Transcribe the complete listing exactly.

Data shown section start

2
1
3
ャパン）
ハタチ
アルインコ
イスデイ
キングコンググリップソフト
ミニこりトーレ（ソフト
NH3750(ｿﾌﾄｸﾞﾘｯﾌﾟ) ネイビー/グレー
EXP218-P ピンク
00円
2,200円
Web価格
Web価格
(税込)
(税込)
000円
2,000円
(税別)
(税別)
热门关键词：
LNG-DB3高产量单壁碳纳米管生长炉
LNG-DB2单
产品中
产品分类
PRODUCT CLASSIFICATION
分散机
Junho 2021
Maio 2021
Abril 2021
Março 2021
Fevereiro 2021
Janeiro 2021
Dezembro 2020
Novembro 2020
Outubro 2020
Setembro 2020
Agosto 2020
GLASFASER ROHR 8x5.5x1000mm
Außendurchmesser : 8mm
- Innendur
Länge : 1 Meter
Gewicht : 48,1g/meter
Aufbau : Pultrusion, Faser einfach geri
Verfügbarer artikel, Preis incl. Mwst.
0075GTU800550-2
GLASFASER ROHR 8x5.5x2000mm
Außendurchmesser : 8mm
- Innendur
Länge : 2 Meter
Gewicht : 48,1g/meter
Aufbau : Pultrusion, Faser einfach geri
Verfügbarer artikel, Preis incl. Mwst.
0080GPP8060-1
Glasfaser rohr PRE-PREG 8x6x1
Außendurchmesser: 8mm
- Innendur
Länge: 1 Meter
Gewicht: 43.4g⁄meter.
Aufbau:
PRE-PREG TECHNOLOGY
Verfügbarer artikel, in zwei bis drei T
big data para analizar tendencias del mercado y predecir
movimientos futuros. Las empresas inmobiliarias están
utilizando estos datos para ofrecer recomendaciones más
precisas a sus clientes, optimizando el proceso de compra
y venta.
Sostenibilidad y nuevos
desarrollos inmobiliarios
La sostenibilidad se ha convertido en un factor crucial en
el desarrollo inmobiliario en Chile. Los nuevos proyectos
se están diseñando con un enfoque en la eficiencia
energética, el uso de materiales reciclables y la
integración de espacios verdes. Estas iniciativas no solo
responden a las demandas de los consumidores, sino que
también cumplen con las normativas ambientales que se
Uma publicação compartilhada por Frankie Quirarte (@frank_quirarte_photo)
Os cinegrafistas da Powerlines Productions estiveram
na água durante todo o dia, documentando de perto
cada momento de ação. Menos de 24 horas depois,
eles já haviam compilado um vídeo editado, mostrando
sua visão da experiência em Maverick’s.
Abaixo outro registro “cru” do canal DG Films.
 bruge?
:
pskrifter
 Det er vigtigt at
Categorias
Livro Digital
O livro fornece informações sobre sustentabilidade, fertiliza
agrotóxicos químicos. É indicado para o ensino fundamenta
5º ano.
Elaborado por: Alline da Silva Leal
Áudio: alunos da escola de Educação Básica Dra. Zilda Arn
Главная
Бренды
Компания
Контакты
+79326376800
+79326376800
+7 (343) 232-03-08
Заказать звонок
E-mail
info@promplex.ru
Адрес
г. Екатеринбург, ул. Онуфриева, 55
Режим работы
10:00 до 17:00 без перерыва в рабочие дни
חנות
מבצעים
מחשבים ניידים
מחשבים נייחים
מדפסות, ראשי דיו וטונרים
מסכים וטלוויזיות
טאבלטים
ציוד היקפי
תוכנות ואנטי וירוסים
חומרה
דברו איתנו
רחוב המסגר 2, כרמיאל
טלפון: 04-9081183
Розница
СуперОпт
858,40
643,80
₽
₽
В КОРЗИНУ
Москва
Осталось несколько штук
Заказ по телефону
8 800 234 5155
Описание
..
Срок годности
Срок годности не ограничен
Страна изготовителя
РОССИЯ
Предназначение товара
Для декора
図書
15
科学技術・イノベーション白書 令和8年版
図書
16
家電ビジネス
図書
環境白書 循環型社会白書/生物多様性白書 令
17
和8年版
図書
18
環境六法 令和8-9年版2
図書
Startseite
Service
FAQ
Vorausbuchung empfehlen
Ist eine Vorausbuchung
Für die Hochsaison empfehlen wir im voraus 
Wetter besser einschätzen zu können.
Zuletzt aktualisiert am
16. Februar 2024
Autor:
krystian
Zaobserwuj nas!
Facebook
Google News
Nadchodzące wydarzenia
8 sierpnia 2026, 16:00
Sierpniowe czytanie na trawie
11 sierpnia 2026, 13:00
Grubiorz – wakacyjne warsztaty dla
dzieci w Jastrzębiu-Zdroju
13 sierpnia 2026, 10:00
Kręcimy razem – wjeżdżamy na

Data shown section end

__Problem solution__.
2
1
3
ャパン）
ハタチ
アルインコ
イスデイ
キングコンググリップソフト
ミニこりトーレ（ソフト
NH3750(ｿﾌﾄｸﾞﾘｯﾌﾟ) ネイビー/グレー
EXP218-P ピンク
00円
2,200円
Web価格
Web価格
(税込)
(税込)
000円
2,000円
(税別)
(税別)
热门关键词：
LNG-DB3高产量单壁碳纳米管生长炉
LNG-DB2单
产品中
产品分类
PRODUCT CLASSIFICATION
分散机
Junho 2021
Maio 2021
Abril 2021
Março 2021
Fevereiro 2021
Janeiro 2021
Dezembro 2020
Novembro 2020
Outubro 2020
Setembro 2020
Agosto 2020
GLASFASER ROHR 8x5.5x1000mm
Außendurchmesser : 8mm
- Innendur
Länge : 1 Meter
Gewicht : 48,1g/meter
Aufbau : Pultrusion, Faser einfach geri
Verfügbarer artikel, Preis incl. Mwst.
0075GTU800550-2
GLASFASER ROHR 8x5.5x2000mm
Außendurchmesser : 8mm
- Innendur
Länge : 2 Meter
Gewicht : 48,1g/meter
Aufbau : Pultrusion, Faser einfach geri
Verfügbarer artikel, Preis incl. Mwst.
0080GPP8060-1
Glasfaser rohr PRE-PREG 8x6x1
Außendurchmesser: 8mm
- Innendur
Länge: 1 Meter
Gewicht: 43.4g⁄meter.
Aufbau:
PRE-PREG TECHNOLOGY
Verfügbarer artikel, in zwei bis drei T
big data para analizar tendencias del mercado y predecir
movimientos futuros. Las empresas inmobiliarias están
utilizando estos datos para ofrecer recomendaciones más
precisas a sus clientes, optimizando el proceso de compra
y venta.
Sostenibilidad y nuevos
desarrollos inmobiliarios
La sostenibilidad se ha convertido en un factor crucial en
el desarrollo inmobiliario en Chile. Los nuevos proyectos
se están diseñando con un enfoque en la eficiencia
energética, el uso de materiales reciclables y la
integración de espacios verdes. Estas iniciativas no solo
responden a las demandas de los consumidores, sino que
también cumplen con las normativas ambientales que se
Uma publicação compartilhada por Frankie Quirarte (@frank_quirarte_photo)
Os cinegrafistas da Powerlines Productions estiveram
na água durante todo o dia, documentando de perto
cada momento de ação. Menos de 24 horas depois,
eles já haviam compilado um vídeo editado, mostrando
sua visão da experiência em Maverick’s.
Abaixo outro registro “cru” do canal DG Films.
 bruge?
:
pskrifter
 Det er vigtigt at
Categorias
Livro Digital
O livro fornece informações sobre sustentabilidade, fertiliza
agrotóxicos químicos. É indicado para o ensino fundamenta
5º ano.
Elaborado por: Alline da Silva Leal
Áudio: alunos da escola de Educação Básica Dra. Zilda Arn
Главная
Бренды
Компания
Контакты
+79326376800
+79326376800
+7 (343) 232-03-08
Заказать звонок
E-mail
info@promplex.ru
Адрес
г. Екатеринбург, ул. Онуфриева, 55
Режим работы
10:00 до 17:00 без перерыва в рабочие дни
חנות
מבצעים
מחשבים ניידים
מחשבים נייחים
מדפסות, ראשי דיו וטונרים
מסכים וטלוויזיות
טאבלטים
ציוד היקפי
תוכנות ואנטי וירוסים
חומרה
דברו איתנו
רחוב המסגר 2, כרמיאל
טלפון: 04-9081183
Розница
СуперОпт
858,40
643,80
₽
₽
В КОРЗИНУ
Москва
Осталось несколько штук
Заказ по телефону
8 800 234 5155
Описание
..
Срок годности
Срок годности не ограничен
Страна изготовителя
РОССИЯ
Предназначение товара
Для декора
図書
15
科学技術・イノベーション白書 令和8年版
図書
16
家電ビジネス
図書
環境白書 循環型社会白書/生物多様性白書 令
17
和8年版
図書
18
環境六法 令和8-9年版2
図書
Startseite
Service
FAQ
Vorausbuchung empfehlen
Ist eine Vorausbuchung
Für die Hochsaison empfehlen wir im voraus 
Wetter besser einschätzen zu können.
Zuletzt aktualisiert am
16. Februar 2024
Autor:
krystian
Zaobserwuj nas!
Facebook
Google News
Nadchodzące wydarzenia
8 sierpnia 2026, 16:00
Sierpniowe czytanie na trawie
11 sierpnia 2026, 13:00
Grubiorz – wakacyjne warsztaty dla
dzieci w Jastrzębiu-Zdroju
13 sierpnia 2026, 10:00
Kręcimy razem – wjeżdżamy na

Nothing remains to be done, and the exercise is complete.